:: Work request ::
A word-for-word transcription of every record is needed.

=-=-=-=-=

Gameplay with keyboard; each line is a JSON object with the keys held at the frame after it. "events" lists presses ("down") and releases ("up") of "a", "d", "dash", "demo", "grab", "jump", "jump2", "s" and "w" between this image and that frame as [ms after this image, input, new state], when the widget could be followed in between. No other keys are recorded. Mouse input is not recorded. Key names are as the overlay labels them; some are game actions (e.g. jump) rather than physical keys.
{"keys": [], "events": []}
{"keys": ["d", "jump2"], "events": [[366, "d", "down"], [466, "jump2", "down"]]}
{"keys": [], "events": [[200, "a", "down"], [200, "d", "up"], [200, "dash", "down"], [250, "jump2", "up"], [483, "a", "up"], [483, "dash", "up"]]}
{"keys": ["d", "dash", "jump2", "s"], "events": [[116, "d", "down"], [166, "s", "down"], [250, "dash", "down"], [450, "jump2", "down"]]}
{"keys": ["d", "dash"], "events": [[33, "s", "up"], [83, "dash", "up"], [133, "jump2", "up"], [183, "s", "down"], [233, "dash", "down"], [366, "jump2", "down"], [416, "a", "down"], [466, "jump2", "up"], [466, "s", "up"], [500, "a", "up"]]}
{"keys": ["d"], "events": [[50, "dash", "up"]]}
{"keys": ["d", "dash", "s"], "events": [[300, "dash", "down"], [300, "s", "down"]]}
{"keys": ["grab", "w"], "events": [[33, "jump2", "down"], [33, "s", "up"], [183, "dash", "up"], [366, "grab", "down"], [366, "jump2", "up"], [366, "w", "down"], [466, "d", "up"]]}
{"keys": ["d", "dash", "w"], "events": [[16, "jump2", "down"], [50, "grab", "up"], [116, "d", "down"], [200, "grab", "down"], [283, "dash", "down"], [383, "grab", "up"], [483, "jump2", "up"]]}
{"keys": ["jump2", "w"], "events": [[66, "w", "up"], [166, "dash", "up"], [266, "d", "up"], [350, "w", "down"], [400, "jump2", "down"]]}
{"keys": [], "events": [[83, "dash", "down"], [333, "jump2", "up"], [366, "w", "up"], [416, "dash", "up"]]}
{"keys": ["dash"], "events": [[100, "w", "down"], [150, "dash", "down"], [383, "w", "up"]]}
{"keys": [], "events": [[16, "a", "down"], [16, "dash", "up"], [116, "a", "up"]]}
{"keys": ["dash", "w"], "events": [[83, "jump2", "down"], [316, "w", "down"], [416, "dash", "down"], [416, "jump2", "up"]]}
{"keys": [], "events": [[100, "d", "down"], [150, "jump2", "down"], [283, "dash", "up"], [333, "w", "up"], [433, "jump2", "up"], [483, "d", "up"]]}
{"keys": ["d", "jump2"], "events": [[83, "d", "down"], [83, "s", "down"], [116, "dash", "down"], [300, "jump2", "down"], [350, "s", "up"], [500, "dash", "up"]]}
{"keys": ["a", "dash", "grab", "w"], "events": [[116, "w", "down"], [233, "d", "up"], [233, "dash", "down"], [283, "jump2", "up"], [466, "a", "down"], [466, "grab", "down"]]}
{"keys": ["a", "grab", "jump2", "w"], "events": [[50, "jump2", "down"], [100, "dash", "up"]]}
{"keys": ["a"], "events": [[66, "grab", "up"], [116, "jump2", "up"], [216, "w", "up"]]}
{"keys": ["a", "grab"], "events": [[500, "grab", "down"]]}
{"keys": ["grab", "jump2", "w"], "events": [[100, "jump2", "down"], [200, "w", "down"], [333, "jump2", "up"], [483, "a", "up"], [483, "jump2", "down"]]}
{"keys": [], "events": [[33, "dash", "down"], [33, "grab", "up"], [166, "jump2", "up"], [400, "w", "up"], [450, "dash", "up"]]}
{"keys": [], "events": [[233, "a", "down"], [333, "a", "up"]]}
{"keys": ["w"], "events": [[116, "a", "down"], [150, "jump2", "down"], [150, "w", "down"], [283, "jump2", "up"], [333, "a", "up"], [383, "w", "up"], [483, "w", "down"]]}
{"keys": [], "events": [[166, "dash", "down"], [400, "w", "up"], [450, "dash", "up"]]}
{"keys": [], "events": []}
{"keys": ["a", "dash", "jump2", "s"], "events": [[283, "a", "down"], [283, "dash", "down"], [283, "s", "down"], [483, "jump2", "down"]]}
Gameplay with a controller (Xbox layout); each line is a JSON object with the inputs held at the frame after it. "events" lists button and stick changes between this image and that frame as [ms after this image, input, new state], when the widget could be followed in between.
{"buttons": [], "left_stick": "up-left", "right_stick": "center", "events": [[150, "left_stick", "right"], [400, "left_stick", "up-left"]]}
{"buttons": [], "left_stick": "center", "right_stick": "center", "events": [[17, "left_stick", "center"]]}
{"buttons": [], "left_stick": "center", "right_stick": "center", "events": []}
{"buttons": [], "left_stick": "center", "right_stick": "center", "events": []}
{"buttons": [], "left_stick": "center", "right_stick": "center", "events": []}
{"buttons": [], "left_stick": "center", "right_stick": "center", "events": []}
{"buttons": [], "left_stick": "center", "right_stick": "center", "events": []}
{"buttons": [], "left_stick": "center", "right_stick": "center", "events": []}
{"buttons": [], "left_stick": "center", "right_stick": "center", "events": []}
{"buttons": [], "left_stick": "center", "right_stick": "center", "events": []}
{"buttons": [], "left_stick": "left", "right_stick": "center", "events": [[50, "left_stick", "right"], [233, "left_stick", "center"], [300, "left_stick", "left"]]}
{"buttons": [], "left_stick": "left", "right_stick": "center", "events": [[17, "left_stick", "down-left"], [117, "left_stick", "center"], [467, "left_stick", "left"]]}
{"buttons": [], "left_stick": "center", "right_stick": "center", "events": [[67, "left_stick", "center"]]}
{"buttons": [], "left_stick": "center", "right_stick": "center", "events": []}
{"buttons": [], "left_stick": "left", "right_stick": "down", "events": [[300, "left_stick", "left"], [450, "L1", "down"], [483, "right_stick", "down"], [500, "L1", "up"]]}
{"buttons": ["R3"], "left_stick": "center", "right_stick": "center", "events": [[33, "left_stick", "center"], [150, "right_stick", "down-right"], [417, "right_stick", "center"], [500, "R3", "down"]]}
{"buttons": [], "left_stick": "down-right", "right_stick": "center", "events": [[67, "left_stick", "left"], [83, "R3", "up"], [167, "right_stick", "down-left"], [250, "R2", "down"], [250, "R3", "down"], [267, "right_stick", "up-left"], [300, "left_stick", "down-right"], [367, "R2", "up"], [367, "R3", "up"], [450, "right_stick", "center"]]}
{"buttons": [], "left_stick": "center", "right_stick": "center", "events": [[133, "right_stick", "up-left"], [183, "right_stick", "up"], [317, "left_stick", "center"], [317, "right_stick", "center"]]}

=-=-=-=-=

:: Your response ::
Gameplay with keyboard; each line is a JSON object with the keys held at the frame after it. "events" lists presses ("down") and releases ("up") of "a", "d", "dash", "demo", "grab", "jump", "jump2", "s" and "w" between this image and that frame as [ms after this image, input, new state], when the widget could be followed in between. No other keys are recorded. Mouse input is not recorded. Key names are as the overlay labels them; some are game actions (e.g. jump) rather than physical keys.
{"keys": [], "events": []}
{"keys": ["d", "jump2"], "events": [[366, "d", "down"], [466, "jump2", "down"]]}
{"keys": [], "events": [[200, "a", "down"], [200, "d", "up"], [200, "dash", "down"], [250, "jump2", "up"], [483, "a", "up"], [483, "dash", "up"]]}
{"keys": ["d", "dash", "jump2", "s"], "events": [[116, "d", "down"], [166, "s", "down"], [250, "dash", "down"], [450, "jump2", "down"]]}
{"keys": ["d", "dash"], "events": [[33, "s", "up"], [83, "dash", "up"], [133, "jump2", "up"], [183, "s", "down"], [233, "dash", "down"], [366, "jump2", "down"], [416, "a", "down"], [466, "jump2", "up"], [466, "s", "up"], [500, "a", "up"]]}
{"keys": ["d"], "events": [[50, "dash", "up"]]}
{"keys": ["d", "dash", "s"], "events": [[300, "dash", "down"], [300, "s", "down"]]}
{"keys": ["grab", "w"], "events": [[33, "jump2", "down"], [33, "s", "up"], [183, "dash", "up"], [366, "grab", "down"], [366, "jump2", "up"], [366, "w", "down"], [466, "d", "up"]]}
{"keys": ["d", "dash", "w"], "events": [[16, "jump2", "down"], [50, "grab", "up"], [116, "d", "down"], [200, "grab", "down"], [283, "dash", "down"], [383, "grab", "up"], [483, "jump2", "up"]]}
{"keys": ["jump2", "w"], "events": [[66, "w", "up"], [166, "dash", "up"], [266, "d", "up"], [350, "w", "down"], [400, "jump2", "down"]]}
{"keys": [], "events": [[83, "dash", "down"], [333, "jump2", "up"], [366, "w", "up"], [416, "dash", "up"]]}
{"keys": ["dash"], "events": [[100, "w", "down"], [150, "dash", "down"], [383, "w", "up"]]}
{"keys": [], "events": [[16, "a", "down"], [16, "dash", "up"], [116, "a", "up"]]}
{"keys": ["dash", "w"], "events": [[83, "jump2", "down"], [316, "w", "down"], [416, "dash", "down"], [416, "jump2", "up"]]}
{"keys": [], "events": [[100, "d", "down"], [150, "jump2", "down"], [283, "dash", "up"], [333, "w", "up"], [433, "jump2", "up"], [483, "d", "up"]]}
{"keys": ["d", "jump2"], "events": [[83, "d", "down"], [83, "s", "down"], [116, "dash", "down"], [300, "jump2", "down"], [350, "s", "up"], [500, "dash", "up"]]}
{"keys": ["a", "dash", "grab", "w"], "events": [[116, "w", "down"], [233, "d", "up"], [233, "dash", "down"], [283, "jump2", "up"], [466, "a", "down"], [466, "grab", "down"]]}
{"keys": ["a", "grab", "jump2", "w"], "events": [[50, "jump2", "down"], [100, "dash", "up"]]}
{"keys": ["a"], "events": [[66, "grab", "up"], [116, "jump2", "up"], [216, "w", "up"]]}
{"keys": ["a", "grab"], "events": [[500, "grab", "down"]]}
{"keys": ["grab", "jump2", "w"], "events": [[100, "jump2", "down"], [200, "w", "down"], [333, "jump2", "up"], [483, "a", "up"], [483, "jump2", "down"]]}
{"keys": [], "events": [[33, "dash", "down"], [33, "grab", "up"], [166, "jump2", "up"], [400, "w", "up"], [450, "dash", "up"]]}
{"keys": [], "events": [[233, "a", "down"], [333, "a", "up"]]}
{"keys": ["w"], "events": [[116, "a", "down"], [150, "jump2", "down"], [150, "w", "down"], [283, "jump2", "up"], [333, "a", "up"], [383, "w", "up"], [483, "w", "down"]]}
{"keys": [], "events": [[166, "dash", "down"], [400, "w", "up"], [450, "dash", "up"]]}
{"keys": [], "events": []}
{"keys": ["a", "dash", "jump2", "s"], "events": [[283, "a", "down"], [283, "dash", "down"], [283, "s", "down"], [483, "jump2", "down"]]}
Gameplay with a controller (Xbox layout); each line is a JSON object with the inputs held at the frame after it. "events" lists button and stick changes between this image and that frame as [ms after this image, input, new state], when the widget could be followed in between.
{"buttons": [], "left_stick": "up-left", "right_stick": "center", "events": [[150, "left_stick", "right"], [400, "left_stick", "up-left"]]}
{"buttons": [], "left_stick": "center", "right_stick": "center", "events": [[17, "left_stick", "center"]]}
{"buttons": [], "left_stick": "center", "right_stick": "center", "events": []}
{"buttons": [], "left_stick": "center", "right_stick": "center", "events": []}
{"buttons": [], "left_stick": "center", "right_stick": "center", "events": []}
{"buttons": [], "left_stick": "center", "right_stick": "center", "events": []}
{"buttons": [], "left_stick": "center", "right_stick": "center", "events": []}
{"buttons": [], "left_stick": "center", "right_stick": "center", "events": []}
{"buttons": [], "left_stick": "center", "right_stick": "center", "events": []}
{"buttons": [], "left_stick": "center", "right_stick": "center", "events": []}
{"buttons": [], "left_stick": "left", "right_stick": "center", "events": [[50, "left_stick", "right"], [233, "left_stick", "center"], [300, "left_stick", "left"]]}
{"buttons": [], "left_stick": "left", "right_stick": "center", "events": [[17, "left_stick", "down-left"], [117, "left_stick", "center"], [467, "left_stick", "left"]]}
{"buttons": [], "left_stick": "center", "right_stick": "center", "events": [[67, "left_stick", "center"]]}
{"buttons": [], "left_stick": "center", "right_stick": "center", "events": []}
{"buttons": [], "left_stick": "left", "right_stick": "down", "events": [[300, "left_stick", "left"], [450, "L1", "down"], [483, "right_stick", "down"], [500, "L1", "up"]]}
{"buttons": ["R3"], "left_stick": "center", "right_stick": "center", "events": [[33, "left_stick", "center"], [150, "right_stick", "down-right"], [417, "right_stick", "center"], [500, "R3", "down"]]}
{"buttons": [], "left_stick": "down-right", "right_stick": "center", "events": [[67, "left_stick", "left"], [83, "R3", "up"], [167, "right_stick", "down-left"], [250, "R2", "down"], [250, "R3", "down"], [267, "right_stick", "up-left"], [300, "left_stick", "down-right"], [367, "R2", "up"], [367, "R3", "up"], [450, "right_stick", "center"]]}
{"buttons": [], "left_stick": "center", "right_stick": "center", "events": [[133, "right_stick", "up-left"], [183, "right_stick", "up"], [317, "left_stick", "center"], [317, "right_stick", "center"]]}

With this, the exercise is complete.